I felt very ambivalent after playing most of the created Twine games. On the one hand, they had everything that was required- many storylines, an overarching plot, and ephemeral passages that only appeared with certain player choices. On the other, most also only had what was required. There were brief moments of creativity and inspiration, but by and large most of the projects, including my own, focused more on the technical aspects than on actual content.
This being my, and I suspect most of our, first time using Twine, the unfamiliarity of such a program, and the difficulty of coordinating four separate edits to the same HTML file, made us leave narrative by the wayside. We’ve all written stories before. I believed that I knew what to do. However, with the implementation of player choice, it seemed that many stories choose to tell instead of show. There were many instances of jarring jumps, with foreseen consequences and temporal leaps resulting from what appeared to be simple “continue the game” choices. At least personally, the rush to finish and fully use Twine detracted from the quality of the actual story.

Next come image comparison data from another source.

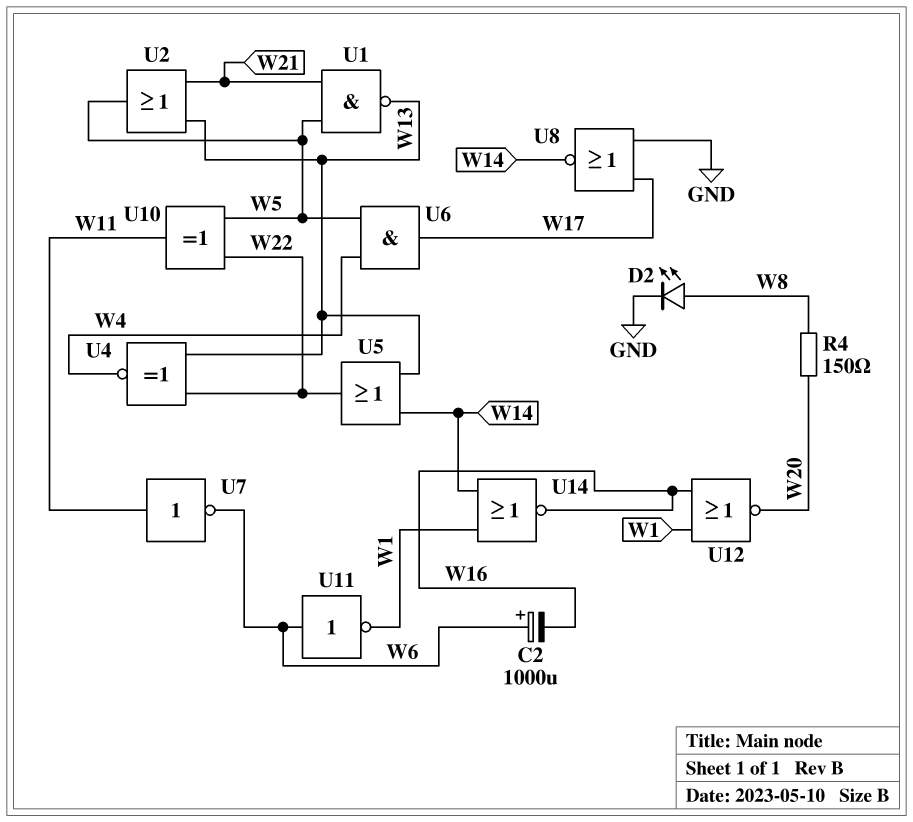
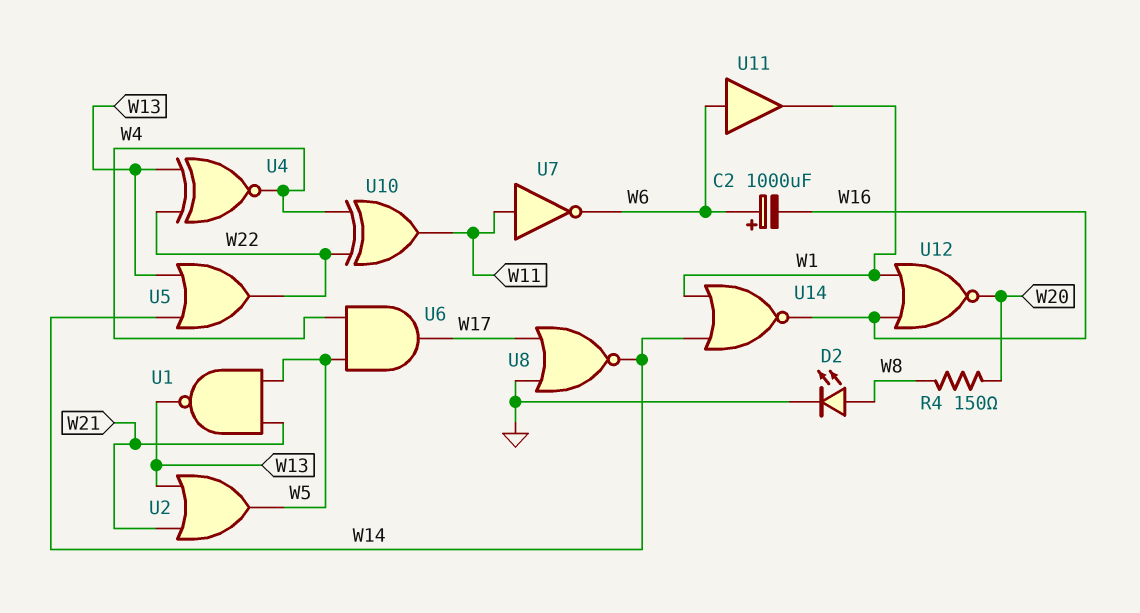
U10: XOR (in W5, in W22, out W11) -> XOR (in W4, in W22, out W11)
U11: NOT (in W6, out W1) -> buffer (in W6, out W1)

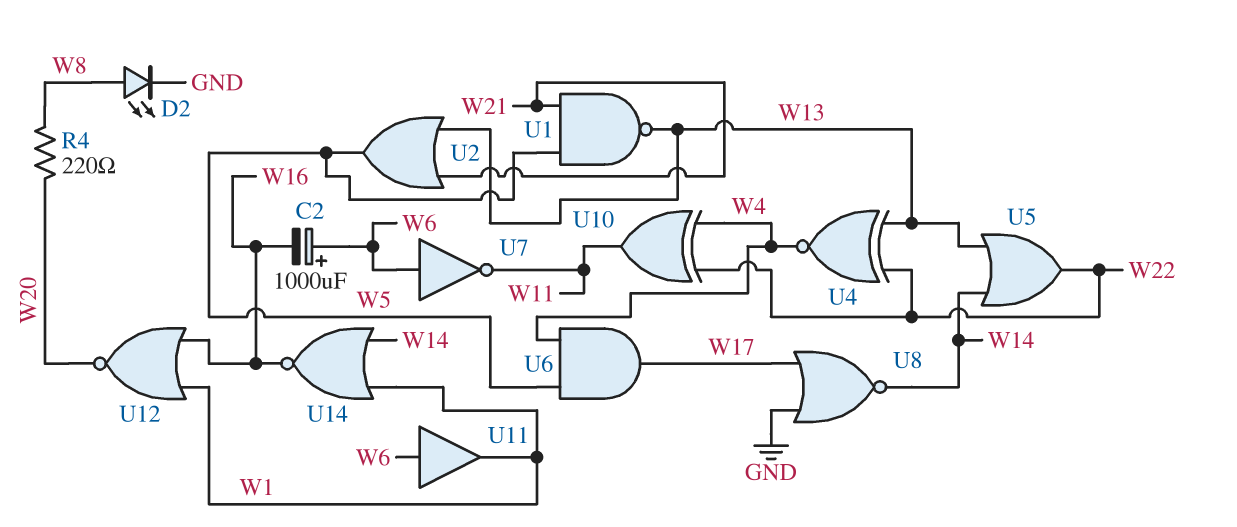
R4: 150 (W8, W20) -> 220 (W8, W20)
U7: NOT (in W11, out W6) -> NOT (in W6, out W11)

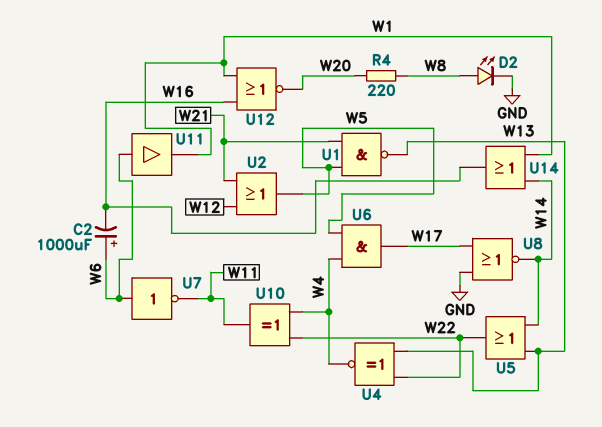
U2: OR (in W13, in W21, out W5) -> OR (in W12, in W21, out W5)
U14: NOR (in W1, in W14, out W16) -> OR (in W1, in W14, out W16)

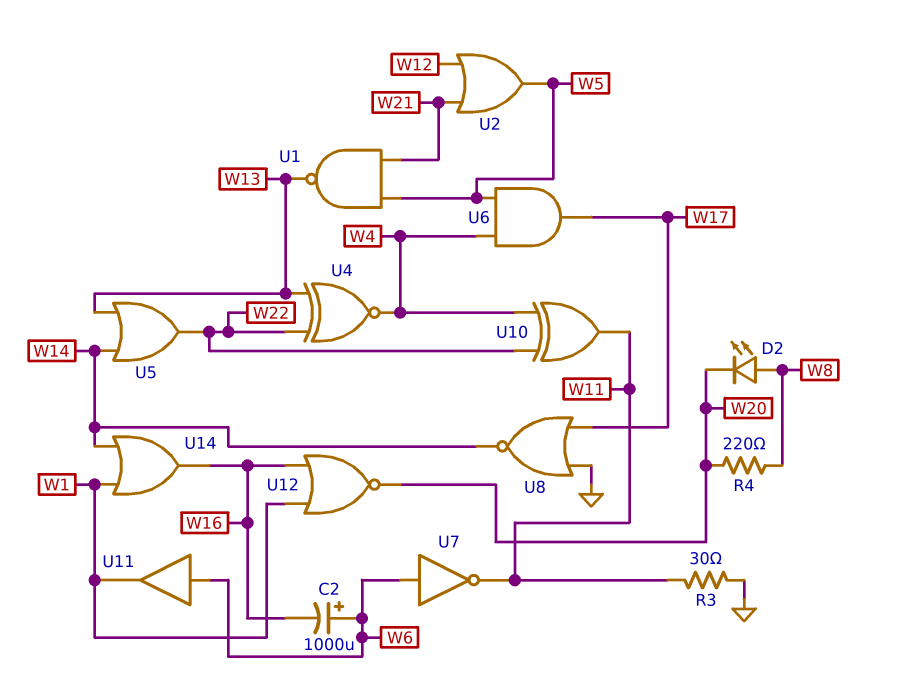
D2: LED (A W8, K GND) -> LED (A W8, K W20)
R3: none -> 30 (GND, W11)

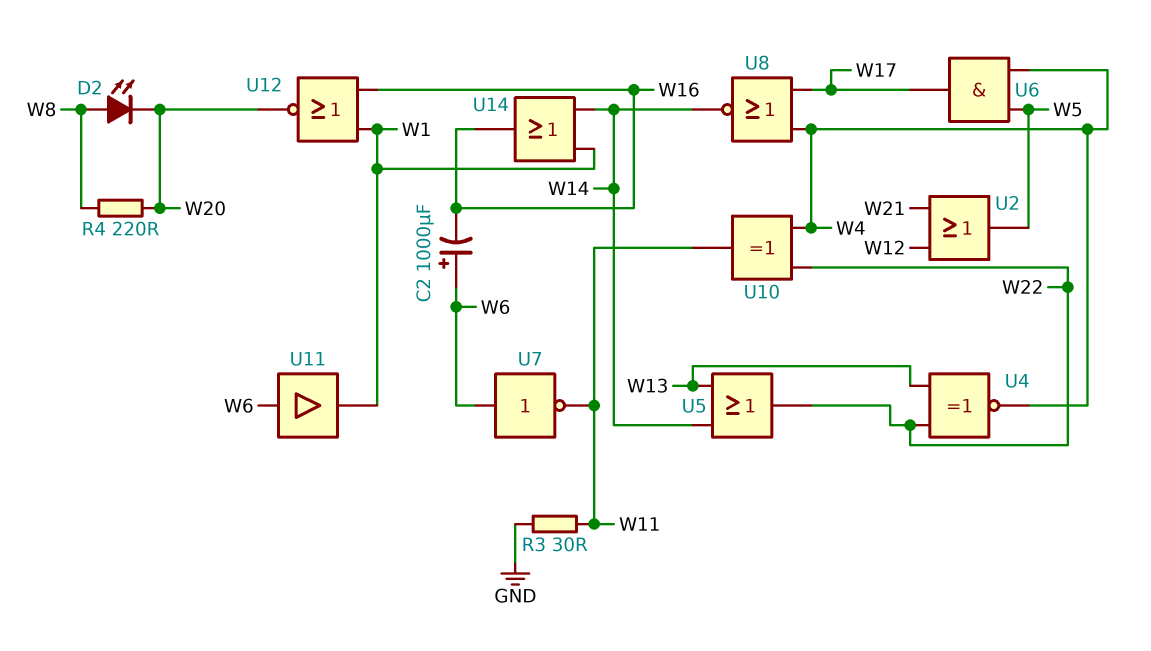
U1: NAND (in W5, in W21, out W13) -> none
U8: NOR (in GND, in W17, out W14) -> NOR (in W4, in W17, out W14)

After using an unfamiliar program to work in an unfamiliar medium, I appreciated just how much more there is to CYOA than meets the eye. In the Under the Sea novel that I read, no matter the path I ultimately choose, it felt like a cohesive narrative. Until writing my own, I did not realize how much this continuity was a function of expert plotting and suspension of disbelief. With more experience in the future, we (I), should be able to concentrate more on the story, and allow the content to speak for itself.